◆ Working data ◆

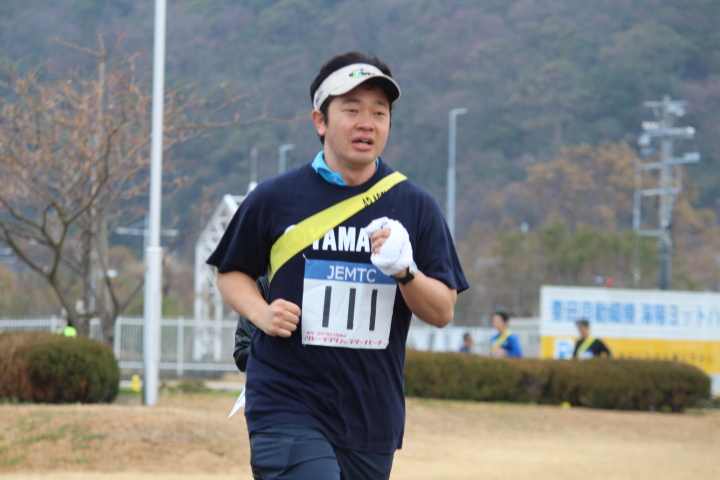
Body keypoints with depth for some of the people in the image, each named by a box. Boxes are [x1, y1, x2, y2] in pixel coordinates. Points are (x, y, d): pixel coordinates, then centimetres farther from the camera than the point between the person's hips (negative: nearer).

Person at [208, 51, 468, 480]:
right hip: (288, 409, -3)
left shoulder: (416, 207, 6)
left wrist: (405, 271, -16)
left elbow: (442, 312, 4)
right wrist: (263, 315, -7)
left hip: (373, 423, 3)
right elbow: (232, 272, 14)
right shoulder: (274, 199, 1)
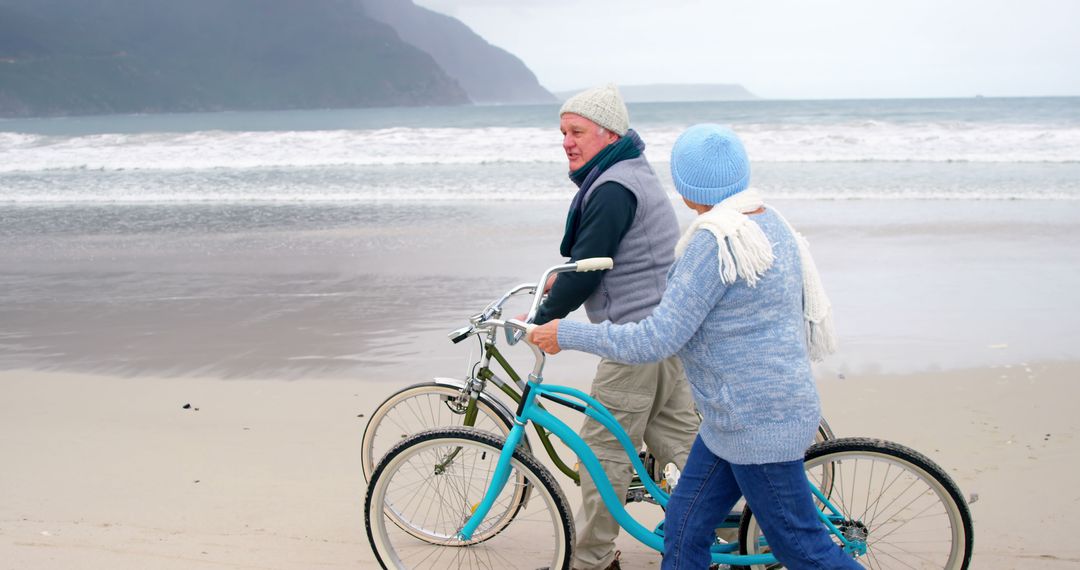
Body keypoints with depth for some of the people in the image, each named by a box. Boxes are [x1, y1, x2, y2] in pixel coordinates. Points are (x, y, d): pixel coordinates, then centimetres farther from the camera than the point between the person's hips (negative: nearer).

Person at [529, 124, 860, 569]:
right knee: (683, 532, 15)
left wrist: (565, 335, -16)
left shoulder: (715, 242, -24)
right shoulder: (769, 221, 6)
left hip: (757, 426, -10)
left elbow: (656, 341, -25)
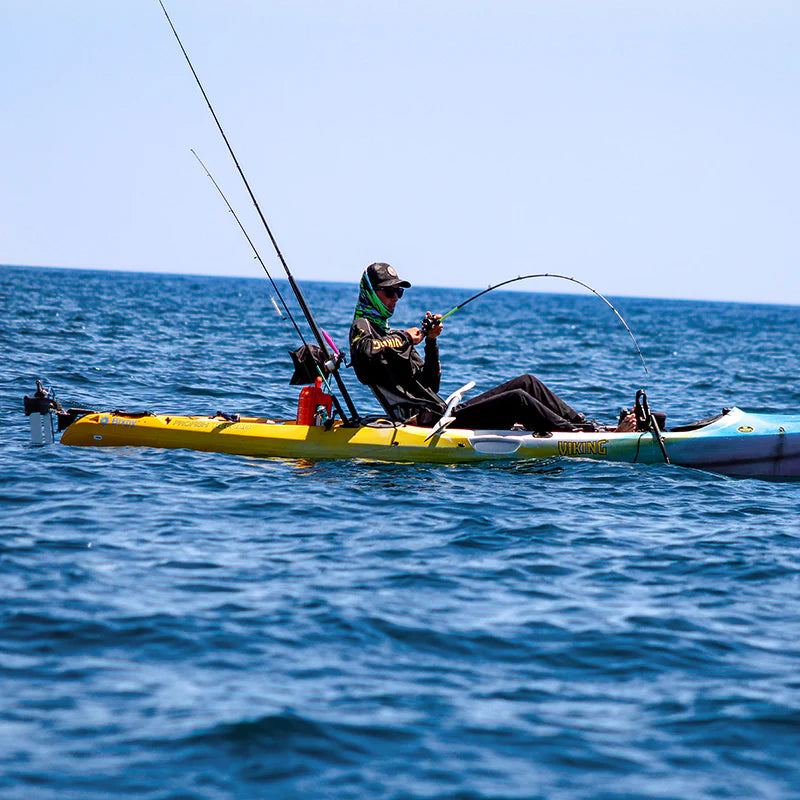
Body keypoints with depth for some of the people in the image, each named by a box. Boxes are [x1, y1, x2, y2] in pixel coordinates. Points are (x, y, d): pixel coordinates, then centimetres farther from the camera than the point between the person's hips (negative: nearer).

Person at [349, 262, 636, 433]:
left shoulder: (392, 336, 29)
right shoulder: (362, 326, 0)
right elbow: (365, 351, -28)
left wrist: (430, 342, 11)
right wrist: (404, 339, -13)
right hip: (429, 421, -10)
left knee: (528, 382, 4)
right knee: (517, 399, -23)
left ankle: (584, 424, -3)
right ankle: (593, 436, -24)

◆ Exercise requirements ◆
Rewrite all the lines above with "centimetres" renamed to "centimeters" and everything else unchanged. Leave out the pictures.

◆ Completed exercise ◆
Body keypoints with depth for some of the people in the image, each named by a box. Boxes are [x1, y1, x2, y2] in pixel coordinates. Points are (x, y, d): pixel coordinates, then centimeters farther from the camera than the point between the person's hips (negative: nearer).

Person at [208, 51, 468, 480]:
right hip: (288, 409, -3)
left shoulder: (416, 207, 6)
left wrist: (405, 271, -16)
left elbow: (442, 312, 4)
right wrist: (263, 315, -7)
left hip: (373, 423, 3)
right elbow: (232, 272, 14)
right shoulder: (274, 199, 1)
Body keypoints with depth for some of the people in the image, each named by a box. Boxes are [x1, y1, x2, y2] in pixel coordinates. Points are (x, y, d): pixel coordinates, then centimeters farther from the camera than the point between the person's hips (negative: nearer).

Person at [529, 124, 860, 569]:
right knee: (683, 532, 15)
left wrist: (565, 335, -16)
left shoulder: (715, 242, -24)
right shoulder: (769, 221, 6)
left hip: (757, 426, -10)
left elbow: (656, 341, -25)
Body keypoints with depth for some of the people in the image, each named by a box. Boxes are [x1, y1, x2, y2] in pixel coordinates. Points are (x, y, d): pixel coordinates, then centimeters farther from the camera than the point between the person's hips (negative: nearer).

Person at [349, 262, 636, 433]:
left shoulder: (392, 336, 29)
right shoulder: (362, 326, 0)
right elbow: (365, 351, -28)
left wrist: (430, 342, 11)
right wrist: (404, 339, -13)
right hip: (429, 421, -10)
left knee: (528, 382, 4)
right knee: (517, 399, -23)
left ankle: (584, 424, -3)
right ankle: (593, 436, -24)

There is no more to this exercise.